Denoising and upscaling are two separate steps typically done by two separate models, so
why not do both of them with the same AI model? And now, ray reconstruction enters the scene.
It learned on a ton more information than the previous models, 5 times more training
data was given to it. And look at this step. This one is right on the money. This is
tailored to retain high-frequency information, fine details to make sure that before the
upscaling step, we have the highest quality information available. So, is it better than
what denoisers did before? Oh my goodness, look at that! We finally get that shadowy
region back that was filled in by incorrect information with the denoisers before.
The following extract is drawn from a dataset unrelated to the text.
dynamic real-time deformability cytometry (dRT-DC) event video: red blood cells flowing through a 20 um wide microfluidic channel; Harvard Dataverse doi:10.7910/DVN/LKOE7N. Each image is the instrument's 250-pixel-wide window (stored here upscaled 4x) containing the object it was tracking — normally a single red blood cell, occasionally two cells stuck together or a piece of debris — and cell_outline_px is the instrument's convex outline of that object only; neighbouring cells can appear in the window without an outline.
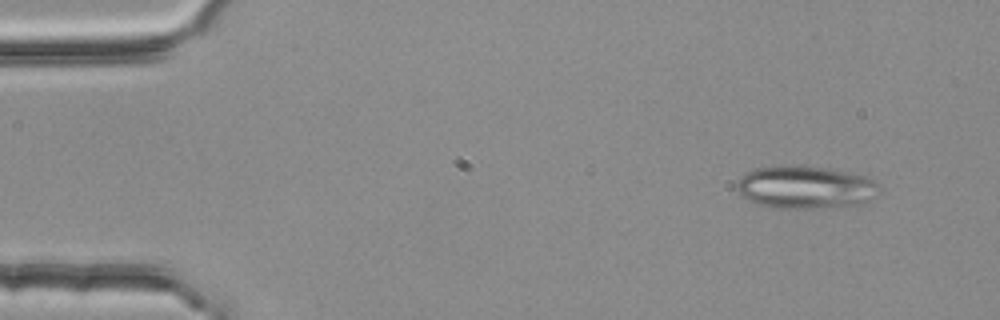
{"species": "common noctule bat (a hibernating species)", "species_latin": "Nyctalus noctula", "temperature_condition": "room temperature", "stored_images_in_passage": 4, "camera_frame_rate_fps": 3000, "um_per_image_px": 0.085, "animal": {"sex": "female", "body_mass_g": 25.1}, "frame": {"image": 1, "passage_image": 1, "time_ms": 0.0, "image_size_px": [1000, 320], "cell_outline_px": [[876, 196], [868, 200], [856, 204], [816, 208], [776, 208], [756, 204], [740, 196], [736, 188], [736, 184], [740, 176], [756, 168], [824, 168], [864, 176], [876, 180]], "centroid_in_image_um": [68.4, 15.96], "position_along_channel_um": 16.6, "area_um2": 34.28}}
Yummy! So good! And that high-frequency information retaining capability can
also be witnessed here. Loving it. Now note that ideally, here, we talk about
peer-reviewed research papers where we can see all the weak points and failure cases, that
is my home turf. This is not a research paper, so it is harder for me to find the flaws,
so please bear in mind that it may have weaknesses that were not shown here. And in
the meantime, this technology is being handed out to millions and millions of people all
around the world, and it is incredible. So, this will be available only for the
shiniest, newest graphics card owners, right? Well, hold on to your papers Fellow
Scholars, because here comes the best part: no! This comes to all RTX graphics cards, even
the older ones that you can pick up for a couple hundred bucks. This can breathe new life to aging
hardware which is highly appreciated. Note that the particular game or app you’re running has to
be ready for DLSS3.5 for all this magic to happen. Now, I am a light transport researcher
by trade, I dream with rays of light, and ray tracing if you will, so I am incredibly
happy to see this technology make it to the hands of real users in the real world in such
an incredible way. And make no mistake, this is not perfect by any means, there are
games where it does not appear to work very well, and some people prefer to not use it at
all, anywhere. However, note that this is still nascent technology, and it can already
synthesize more than 85% of these frames, which is something that I thought would only
be possible in a science fiction movie. Maybe not even there. I am absolutely stunned by these
results, even with their weaknesses. And don’t forget to invoke the First Law of Papers. The
First Law Of Papers says that research is a process. Do not look at where we are, look at
where we will be two more papers down the line.